Besides biological material 12 making it into the top 10 instead of 8, our list of important predictors is the same. Yet the order of importance is not. This showcases how linear models are similar yet different to nonlinear models.
plot(varImp(svmrModel), top = 25)
Explore the relationships between the top predictors and the response for the predictors that are unique to the optimal nonlinear regression model. Do these plots reveal intuition about the biological or process predictors and their relationship with yield?

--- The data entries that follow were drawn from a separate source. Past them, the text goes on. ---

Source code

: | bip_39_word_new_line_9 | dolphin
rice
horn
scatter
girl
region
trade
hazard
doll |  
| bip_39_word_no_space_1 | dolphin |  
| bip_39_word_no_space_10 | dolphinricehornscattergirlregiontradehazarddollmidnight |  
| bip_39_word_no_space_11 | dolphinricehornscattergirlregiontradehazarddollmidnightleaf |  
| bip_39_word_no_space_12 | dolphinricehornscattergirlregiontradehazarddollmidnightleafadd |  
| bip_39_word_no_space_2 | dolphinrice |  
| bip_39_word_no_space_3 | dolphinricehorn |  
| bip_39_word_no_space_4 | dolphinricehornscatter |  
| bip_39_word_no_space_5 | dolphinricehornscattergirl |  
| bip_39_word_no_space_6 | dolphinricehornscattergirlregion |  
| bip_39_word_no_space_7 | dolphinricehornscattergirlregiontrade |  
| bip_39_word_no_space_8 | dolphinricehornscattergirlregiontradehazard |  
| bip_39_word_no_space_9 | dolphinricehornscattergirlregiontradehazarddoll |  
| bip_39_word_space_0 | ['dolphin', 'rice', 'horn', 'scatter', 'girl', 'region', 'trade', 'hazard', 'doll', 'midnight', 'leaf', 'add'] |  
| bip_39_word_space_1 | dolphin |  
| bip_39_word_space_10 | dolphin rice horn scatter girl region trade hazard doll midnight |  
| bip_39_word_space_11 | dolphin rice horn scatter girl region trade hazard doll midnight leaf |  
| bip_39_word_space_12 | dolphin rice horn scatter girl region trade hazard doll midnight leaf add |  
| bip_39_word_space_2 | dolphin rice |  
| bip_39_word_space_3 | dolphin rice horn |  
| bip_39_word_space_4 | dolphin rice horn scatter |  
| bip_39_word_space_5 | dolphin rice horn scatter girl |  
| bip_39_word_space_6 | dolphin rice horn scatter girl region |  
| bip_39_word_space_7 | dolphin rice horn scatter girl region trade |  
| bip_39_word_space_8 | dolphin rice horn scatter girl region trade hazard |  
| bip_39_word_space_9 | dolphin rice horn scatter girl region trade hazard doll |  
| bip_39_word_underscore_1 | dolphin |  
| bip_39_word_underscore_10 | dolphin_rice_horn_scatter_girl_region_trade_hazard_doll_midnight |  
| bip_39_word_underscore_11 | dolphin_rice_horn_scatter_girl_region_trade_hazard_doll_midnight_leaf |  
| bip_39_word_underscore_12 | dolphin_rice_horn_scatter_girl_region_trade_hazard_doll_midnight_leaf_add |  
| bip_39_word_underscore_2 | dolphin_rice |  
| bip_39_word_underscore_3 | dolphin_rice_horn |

ggplot(data = ChemicalManufacturingProcess, aes(y = Yield, x = BiologicalMaterial12)) +
geom_point()
Visualizing our unique predictor within the top 10 important variables of biological material 12 it makes sense that this was a more important predictor for our non-linear model but compared to our linear one. Although there does seem to be a slight positive linear correlation, the relationship seems to be more parabolic. Yield increases as we get closer to 21 from 18, but afterwards yield seems to decrease. Thus, we want to keep biological material 12 at around 21 units to maximize yield.